EDIT: It’s not pretty but it works :stuck_out_tongue_winking_eye: :stuck_out_tongue_closed_eyes:

import com.jme3.input.RawInputListener;
import com.jme3.input.event.JoyAxisEvent;
import com.jme3.input.event.JoyButtonEvent;
import com.jme3.input.event.KeyInputEvent;
import com.jme3.input.event.MouseButtonEvent;
import com.jme3.input.event.MouseMotionEvent;
import com.jme3.input.event.TouchEvent;
import de.lessvoid.nifty.Nifty;
import de.lessvoid.nifty.screen.Screen;
import java.lang.reflect.Field;

public class NiftyWheelEventFilter implements RawInputListener {
    private final Nifty nifty;

    public NiftyWheelEventFilter(Nifty nifty) {
        this.nifty = nifty;
    }

    public void onMouseMotionEvent(MouseMotionEvent evt) {
        if(evt.getDeltaWheel() == 0)
            return;

        Screen screen = nifty.getCurrentScreen();
        if(screen == null || !screen.isMouseOverElement())
            return;

        if(evt.getDX() != 0 || evt.getDY() != 0) {
            try {
                Field field = MouseMotionEvent.class.getDeclaredField("deltaWheel");
                field.setAccessible(true);
                field.set(evt, 0);
            } catch(Exception ex) {
                // Please don't hurt me
            }
        }
        else
            evt.setConsumed();
    }

    public void beginInput() {}
    public void endInput() {}
    public void onJoyAxisEvent(JoyAxisEvent evt) {}
    public void onJoyButtonEvent(JoyButtonEvent evt) {}
    public void onMouseButtonEvent(MouseButtonEvent evt) {}
    public void onKeyEvent(KeyInputEvent evt) {}
    public void onTouchEvent(TouchEvent evt) {}
}

To insert this filter after Nifty’s input handling I had to skip an update cycle (enqueue it):

final NiftyJmeDisplay niftyDisplay = new NiftyJmeDisplay(assetManager, inputManager, audioRenderer, guiViewPort);
guiViewPort.addProcessor(niftyDisplay);

enqueue(new Callable() {
    public Object call() throws Exception {
        inputManager.addRawInputListener( new NiftyWheelEventFilter(niftyDisplay.getNifty()) );
        return null;
    }
});

Not sure it helps, but note also that you can add your own RawInputListener that can consume the events based on whatever conditions you decide. May not work any better than hacking JME’s nifty support but I just thought I’d point it out.

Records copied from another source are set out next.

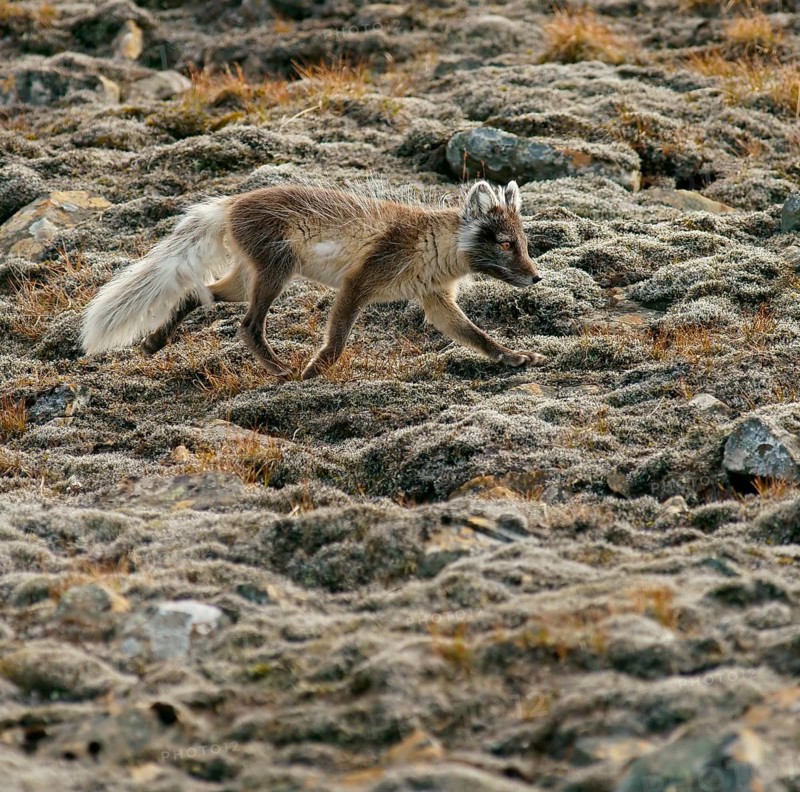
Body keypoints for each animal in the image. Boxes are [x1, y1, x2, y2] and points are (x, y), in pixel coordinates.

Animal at [81, 180, 545, 380]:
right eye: (506, 244)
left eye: (524, 243)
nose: (537, 277)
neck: (436, 246)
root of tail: (230, 202)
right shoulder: (359, 282)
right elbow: (337, 340)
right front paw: (314, 371)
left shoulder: (436, 301)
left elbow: (477, 336)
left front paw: (513, 357)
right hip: (276, 271)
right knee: (247, 326)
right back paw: (282, 370)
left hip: (244, 279)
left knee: (199, 296)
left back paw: (154, 342)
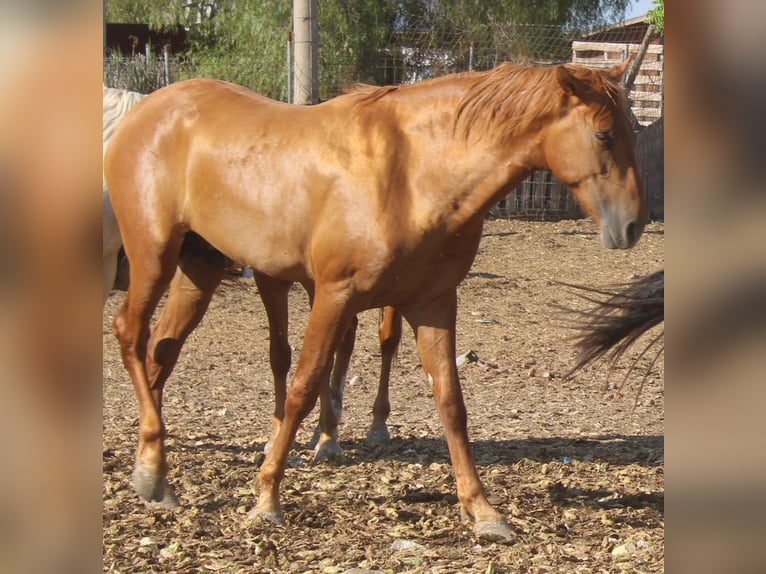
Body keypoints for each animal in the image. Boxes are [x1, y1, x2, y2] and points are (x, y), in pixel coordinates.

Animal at [106, 60, 648, 544]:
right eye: (604, 135)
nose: (632, 226)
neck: (412, 172)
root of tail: (146, 112)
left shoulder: (432, 304)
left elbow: (451, 402)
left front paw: (482, 509)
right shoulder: (333, 295)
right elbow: (304, 385)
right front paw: (266, 497)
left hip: (197, 270)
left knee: (161, 352)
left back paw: (152, 471)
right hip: (153, 256)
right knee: (130, 332)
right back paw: (153, 471)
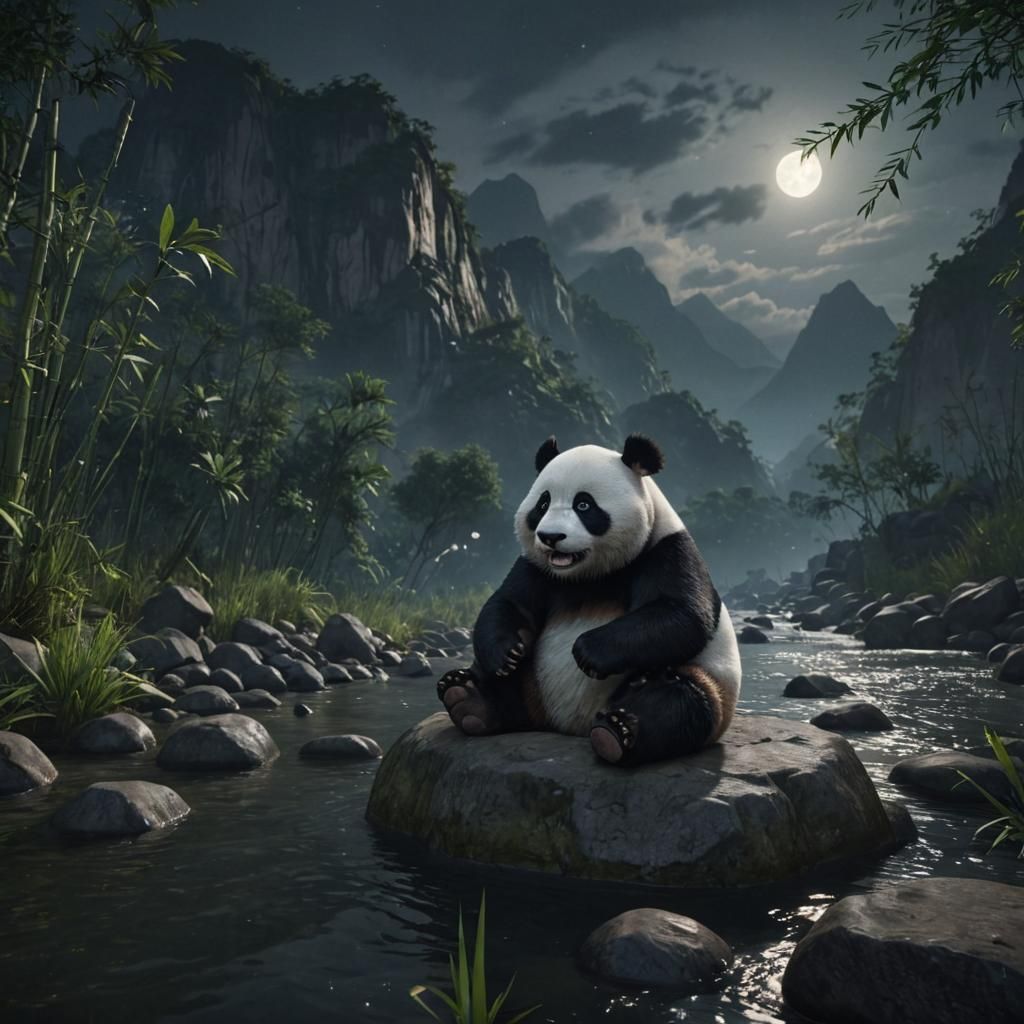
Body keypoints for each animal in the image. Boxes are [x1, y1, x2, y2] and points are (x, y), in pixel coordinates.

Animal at [437, 433, 741, 767]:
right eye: (543, 503)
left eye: (583, 504)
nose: (550, 537)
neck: (589, 576)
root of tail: (567, 725)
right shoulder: (537, 568)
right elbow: (508, 603)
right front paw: (505, 655)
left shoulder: (666, 550)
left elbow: (682, 615)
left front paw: (587, 652)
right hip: (532, 682)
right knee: (511, 687)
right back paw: (468, 699)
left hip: (707, 683)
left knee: (679, 701)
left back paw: (616, 732)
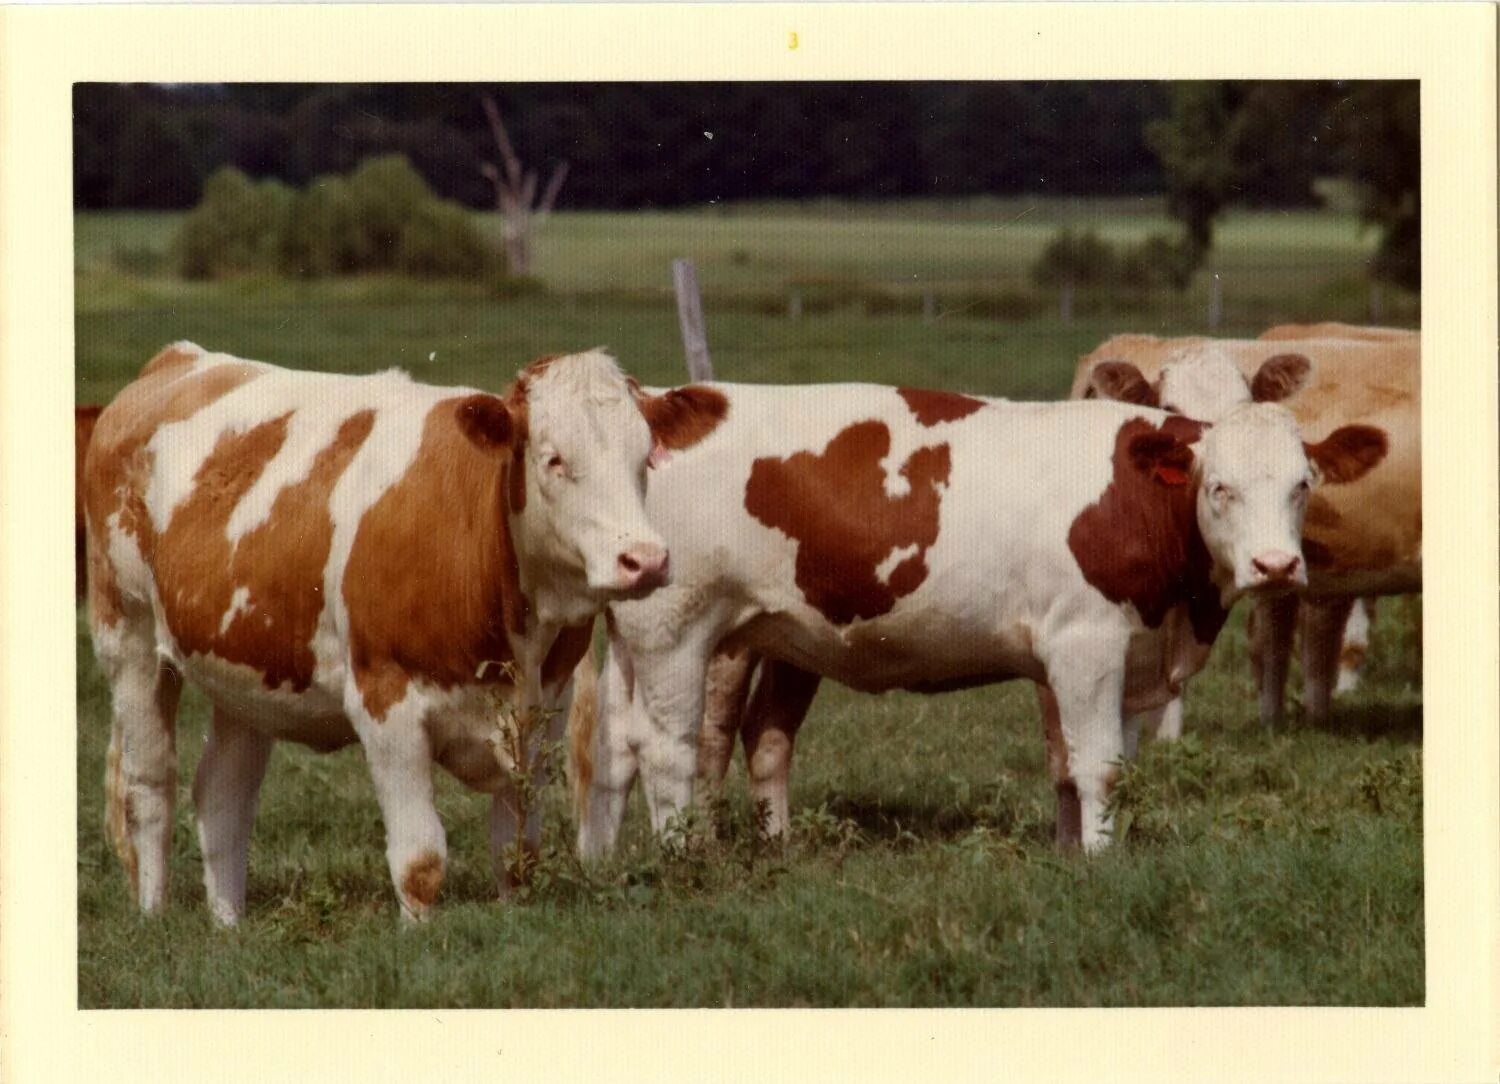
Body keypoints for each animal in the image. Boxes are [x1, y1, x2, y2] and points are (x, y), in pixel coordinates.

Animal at [84, 341, 681, 924]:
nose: (645, 560)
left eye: (644, 458)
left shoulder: (544, 712)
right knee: (149, 785)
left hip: (245, 670)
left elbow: (517, 855)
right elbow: (420, 860)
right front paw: (418, 937)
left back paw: (229, 924)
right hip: (127, 634)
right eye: (553, 458)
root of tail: (180, 357)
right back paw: (153, 915)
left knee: (222, 791)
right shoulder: (387, 702)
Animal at [570, 381, 1388, 855]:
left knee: (657, 744)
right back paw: (682, 861)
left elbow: (1080, 767)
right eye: (1219, 488)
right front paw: (1103, 863)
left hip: (735, 635)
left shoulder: (1116, 656)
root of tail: (664, 397)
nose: (1276, 567)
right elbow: (1098, 764)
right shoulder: (1086, 644)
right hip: (676, 629)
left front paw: (1072, 855)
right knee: (669, 748)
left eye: (1303, 484)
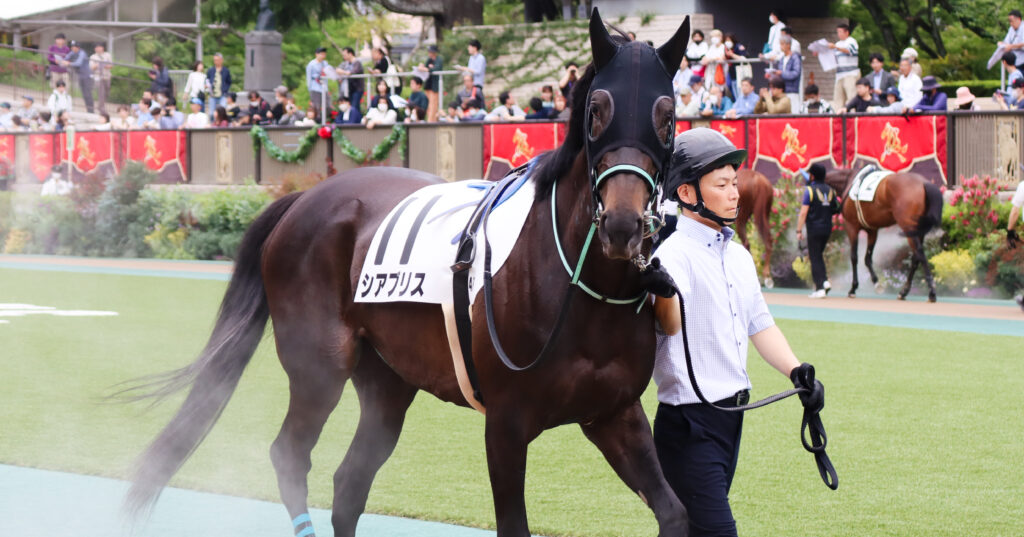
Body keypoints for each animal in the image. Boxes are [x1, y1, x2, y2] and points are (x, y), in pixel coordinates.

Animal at [124, 11, 694, 537]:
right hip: (318, 369)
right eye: (597, 110)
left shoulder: (614, 414)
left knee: (349, 483)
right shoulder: (506, 424)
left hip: (388, 383)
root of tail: (305, 198)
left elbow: (675, 512)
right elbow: (514, 523)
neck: (579, 288)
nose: (622, 224)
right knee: (290, 455)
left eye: (668, 117)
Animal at [825, 167, 943, 301]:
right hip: (919, 231)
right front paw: (876, 283)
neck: (849, 182)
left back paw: (931, 292)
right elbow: (867, 258)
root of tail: (924, 182)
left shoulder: (852, 227)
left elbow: (854, 257)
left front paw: (853, 288)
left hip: (909, 229)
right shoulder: (872, 230)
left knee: (920, 255)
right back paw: (904, 291)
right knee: (915, 258)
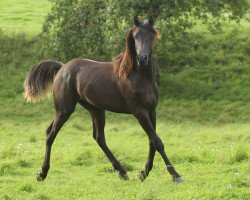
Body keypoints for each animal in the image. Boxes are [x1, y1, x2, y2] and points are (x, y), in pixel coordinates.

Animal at [23, 16, 183, 184]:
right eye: (135, 37)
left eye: (151, 36)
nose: (142, 58)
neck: (139, 78)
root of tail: (62, 67)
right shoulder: (139, 112)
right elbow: (157, 141)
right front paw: (175, 174)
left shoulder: (151, 110)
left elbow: (152, 140)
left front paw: (143, 173)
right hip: (64, 110)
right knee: (51, 134)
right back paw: (42, 173)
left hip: (96, 109)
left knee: (98, 137)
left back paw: (122, 172)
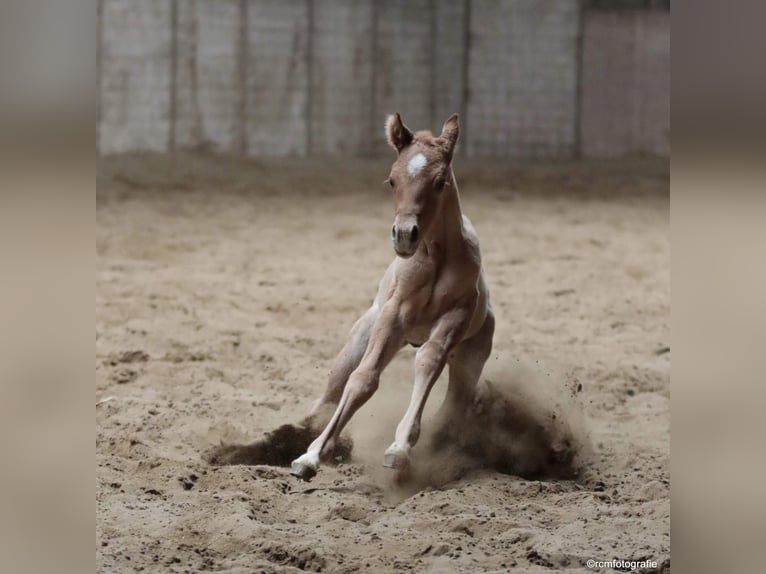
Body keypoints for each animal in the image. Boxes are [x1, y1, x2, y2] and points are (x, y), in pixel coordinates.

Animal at [292, 112, 496, 482]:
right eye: (391, 180)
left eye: (440, 181)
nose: (404, 235)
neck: (435, 257)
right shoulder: (394, 316)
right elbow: (362, 379)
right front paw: (311, 455)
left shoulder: (455, 318)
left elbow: (428, 361)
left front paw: (400, 448)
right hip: (361, 336)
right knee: (334, 386)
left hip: (470, 357)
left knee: (455, 402)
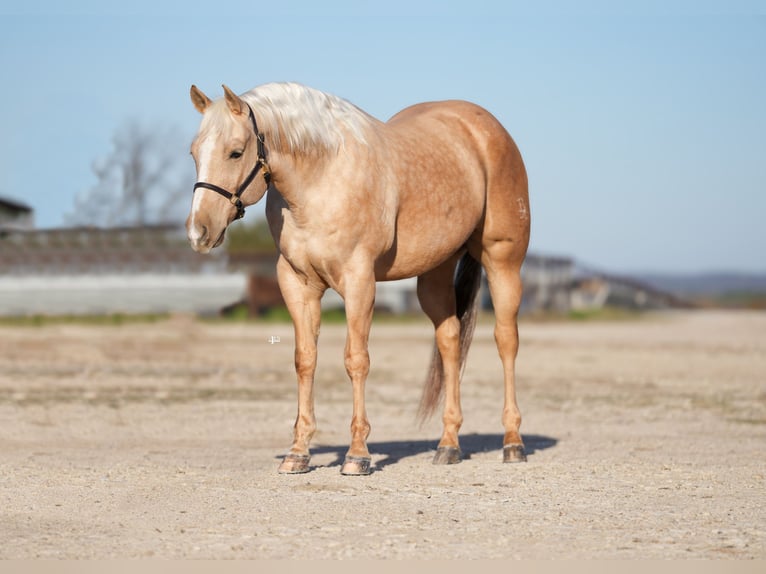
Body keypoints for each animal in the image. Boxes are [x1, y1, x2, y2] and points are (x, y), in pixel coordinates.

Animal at [189, 82, 532, 476]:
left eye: (235, 152)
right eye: (194, 152)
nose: (198, 232)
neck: (322, 178)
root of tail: (485, 128)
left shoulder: (358, 281)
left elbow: (356, 360)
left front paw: (357, 454)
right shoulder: (297, 284)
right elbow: (305, 359)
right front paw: (298, 452)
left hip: (502, 261)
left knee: (506, 341)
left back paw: (513, 442)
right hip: (435, 274)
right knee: (449, 342)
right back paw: (448, 445)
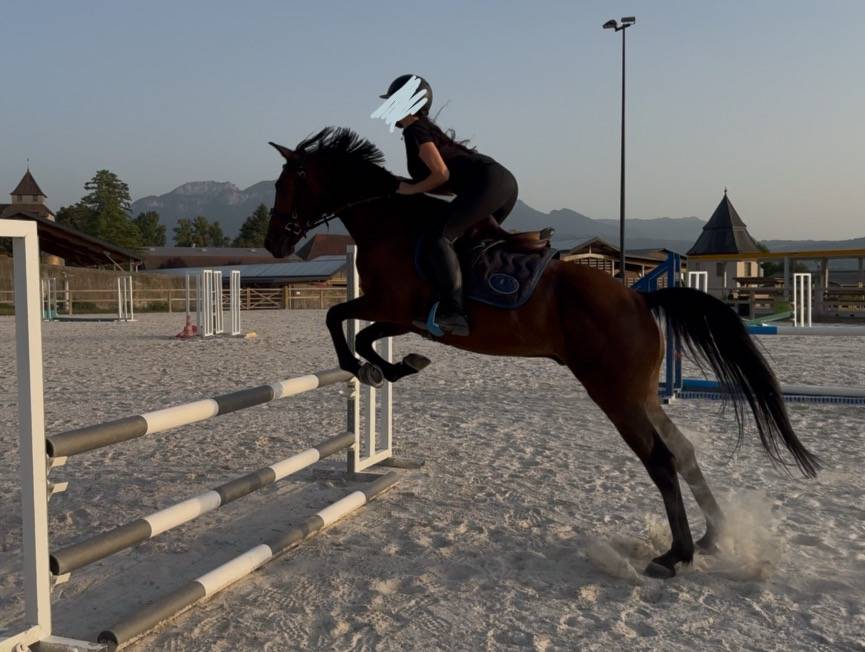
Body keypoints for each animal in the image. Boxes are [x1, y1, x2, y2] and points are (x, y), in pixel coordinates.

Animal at [264, 127, 819, 578]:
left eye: (285, 184)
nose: (273, 244)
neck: (389, 223)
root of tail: (639, 298)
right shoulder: (401, 316)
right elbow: (358, 333)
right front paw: (397, 367)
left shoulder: (393, 306)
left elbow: (341, 323)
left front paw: (372, 370)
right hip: (641, 393)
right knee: (681, 451)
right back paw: (711, 538)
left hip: (614, 394)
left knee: (660, 459)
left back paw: (674, 556)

I think these fully separated UI layers will always have some interesting event issue or another. It’s one of the things a JME-based UI (like Lemur) doesn’t have to worry as much about.

I think I will have a look at Lemur :smile: Do Lemur consume the mouse event then?
I had a similar problem like @1000ml have here and I worked somehow around (statemachine). I agree with @1000ml if you have a HUD on top your game scene it is pretty annoying to get ride of the side effects when the mouse event hits your game scene as well.

Just wonder why is Lemur and Zay Es not part of jmonkeyengine?

It’s entirely up to the event listeners.

Lemur also provides 3D scene picking by default.

Partly because JME releases happen every 3+ years and Lemur and Zay-ES releases happen every few months. Partly because it just hasn’t happened yet.

The ideal situation would be to have these as plug-ins that are automatically bundled. So they could be released more often but you also get them by default. No one is maintaining the SDK much at the moment so it’s hard to say if that’s even feasible.

Thanks, @pspeed. I actually posted a solution based on that in my last post. I know - walls of text :smiley:
It’s a simple plug-in-and-forget fix that seems to work well without changes to the engine. And it makes me confident that you proposed the same approach.

The main reason for me to use a separate GUI library are the ScrollPanels. I’d like to avoid implementing clipping myself. Does Lemur have something similar? If so, could you point me to the code? I’d be very interested how to do that on top of jME (without rendering to textures?).

Should I mark this thread as solved? Is there any automatism for doing so or do I simply edit the title?

Not yet because JME doesn’t provide normal access to clipping like the backdoor it provided for nifty. At least not yet.

However, for some things you can simply manage a viewport that is just a portion of the screen. I’d like a more general solution for Lemur, though.